Encourage tasks that inspire lateral thinking
A key difference between those who are entrepreneurially minded and those who are not is that the former want to make things happen. “Curiosity is an important trait in the entrepreneurially-minded.
“Encourage creative and lateral thinking through giving young people projects without much direction, and which involve them having to think creatively, says Mahlangu. “While they may initially struggle, it will give them a chance to start seeking opportunity and to take initiative – powerful traits in the entrepreneurially-minded.”

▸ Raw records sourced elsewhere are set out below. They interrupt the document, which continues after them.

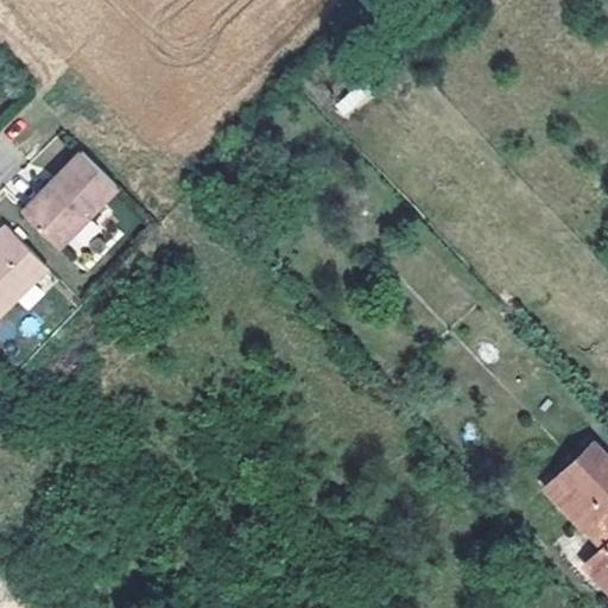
[(344,115),(367,99),(359,88),(336,103),(344,115)]
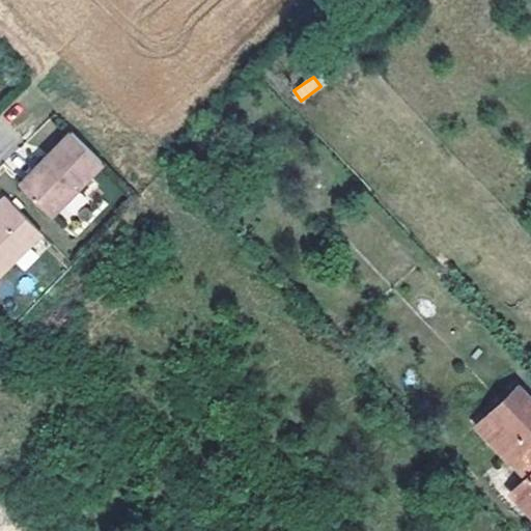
[(43,165),(21,187),(49,214),(100,163),(70,133),(39,163),(43,165)]
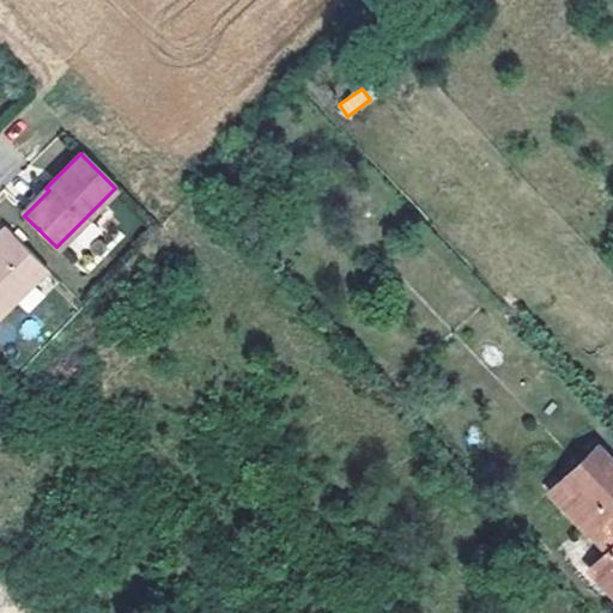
[(18,210),(24,216),(49,190),(46,188),(42,186),(18,210)]
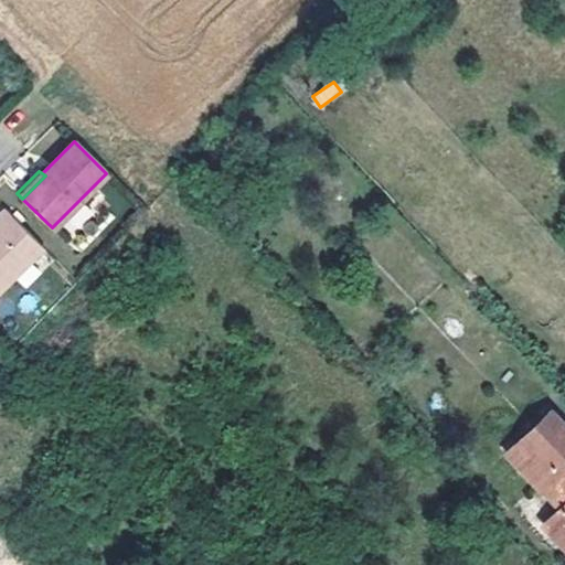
[(0,291),(16,276),(44,246),(6,209),(0,214),(0,291)]
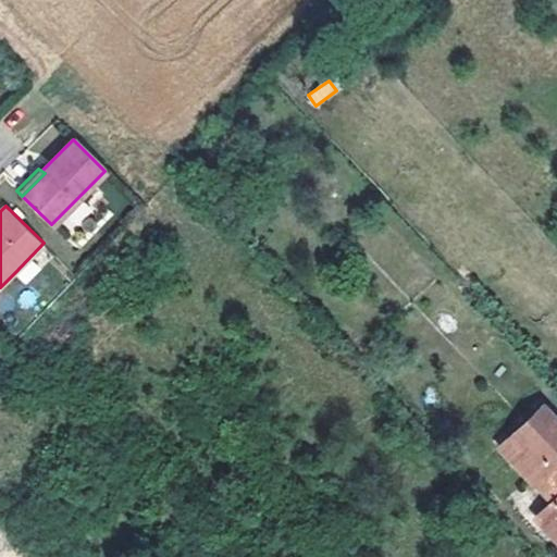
[(26,284),(54,255),(44,243),(15,272),(26,284)]
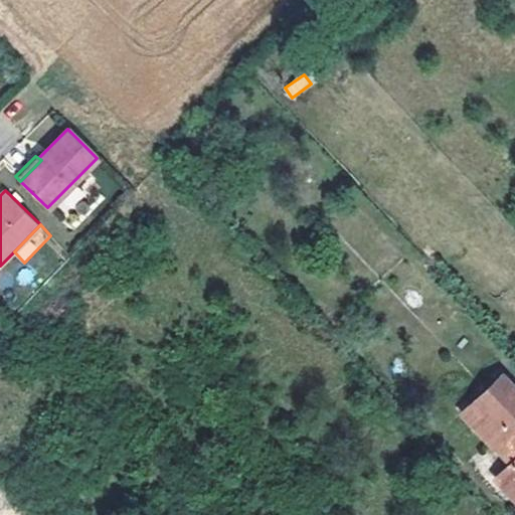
[(494,476),(514,499),(514,387),(502,373),(473,399),(483,410),(472,421),(495,447),(503,439),(514,451),(514,456),(509,463),(494,476)]
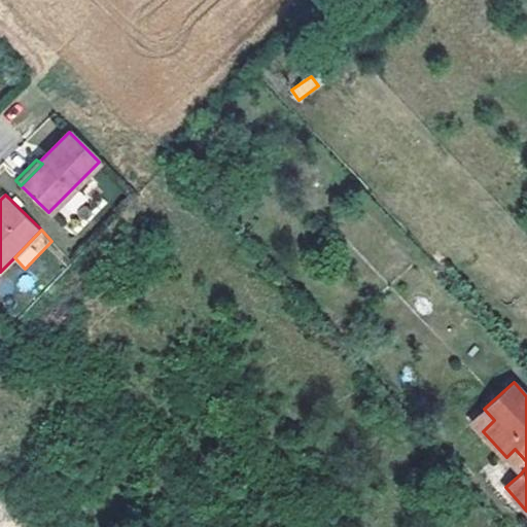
[(494,420),(484,409),(472,420),(483,431),(494,420)]
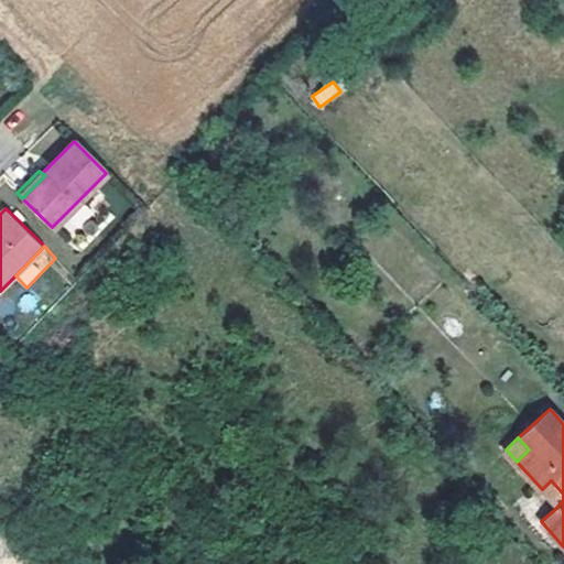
[(563,494),(551,480),(542,489),(557,507),(563,499),(563,494)]
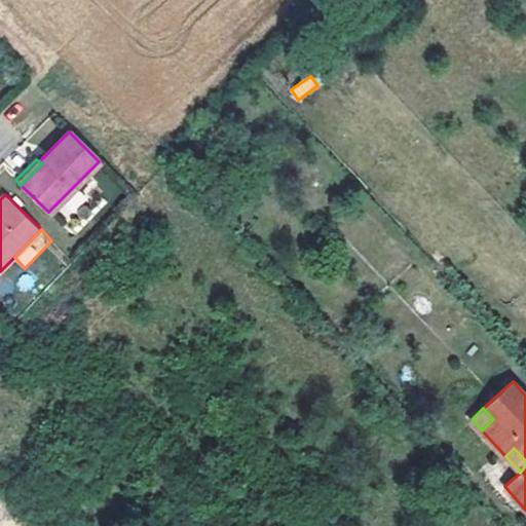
All buildings are outlined.
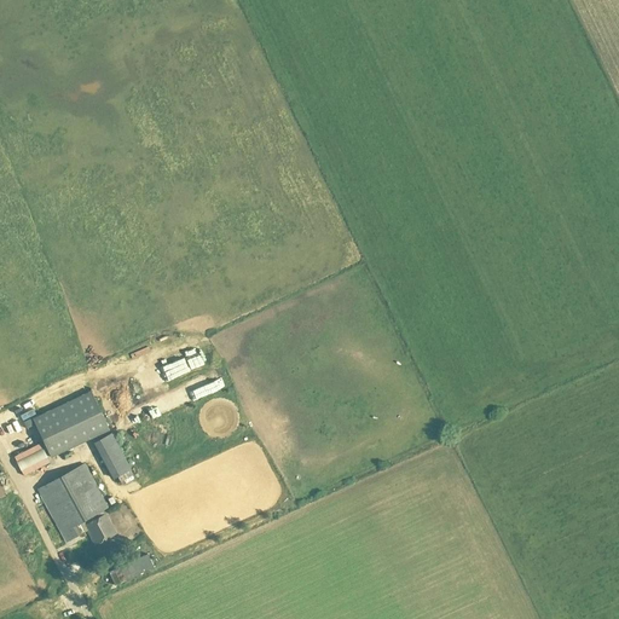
[(109,431),(91,391),(32,418),(51,458),(109,431)]
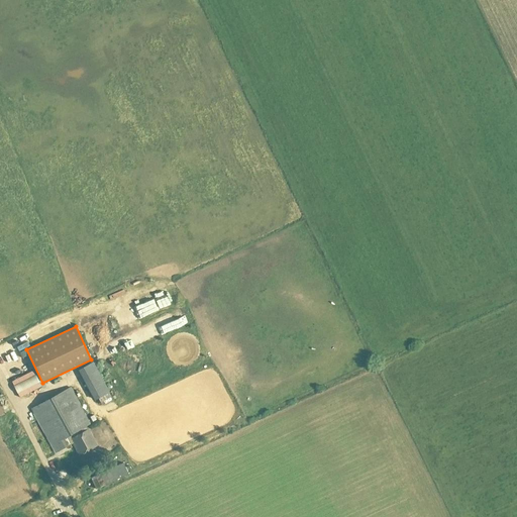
[(28,355),(25,349),(19,352),(22,358),(28,355)]
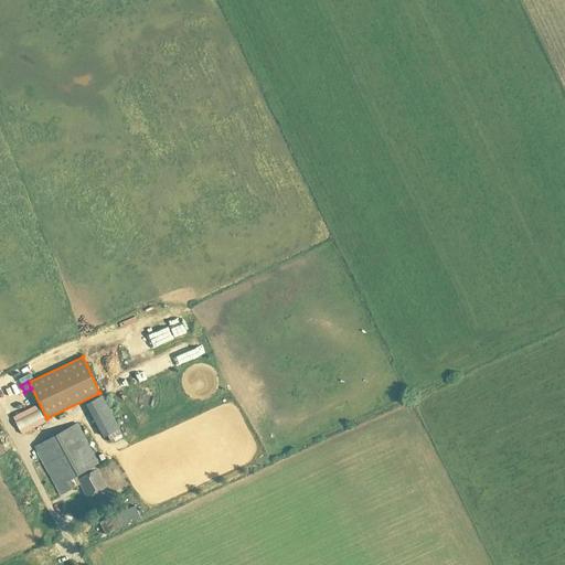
[(85,404),(104,437),(120,428),(102,395),(85,404)]
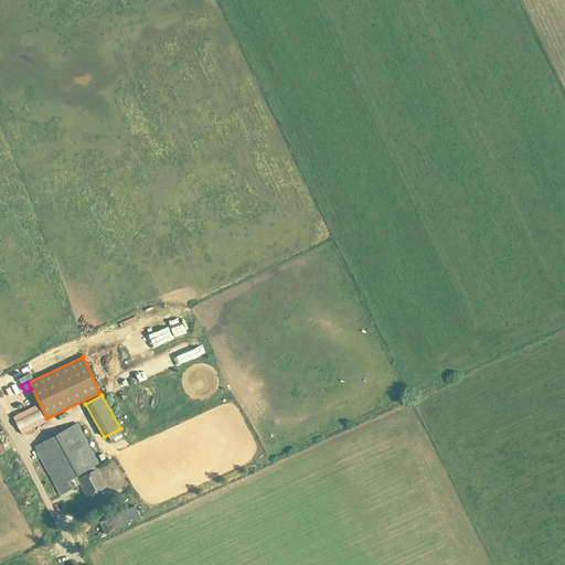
[(27,418),(24,406),(12,408),(16,420),(27,418)]
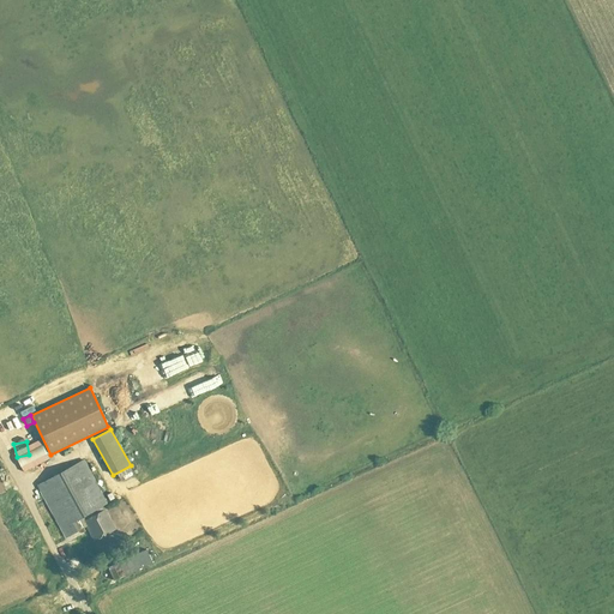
[(107,504),(83,459),(37,486),(65,537),(85,525),(94,541),(115,529),(102,506),(107,504)]
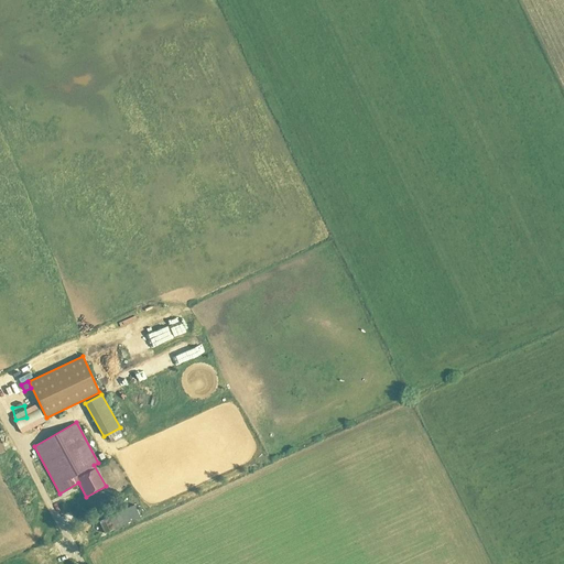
[(102,520),(108,531),(140,514),(133,502),(102,520)]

Don’t have all the answers
Instead of providing all the answers, give young people a chance to find their own solutions to problems. This is a key skill in the entrepreneurially minded, says Mahlangu, and provides them with the opportunity to assess a situation, analyse the problem, and identify a solution. “And if the solution doesn’t work as intended, another important lesson is learnt – that of failure,” he adds
When you misstep, set the example
Resilience is a key trait of the entrepreneurially-minded and begins with taking accountability. The best way of teaching a young person to be accountable? Setting the example yourself, says Mahlangu. “When you make a mistake, admit to it without shame, and share what you learned in the process.
“The entrepreneurially-minded recognise the role of their actions in contributing to their company’s success or failure, and can own both their wins and mistakes.”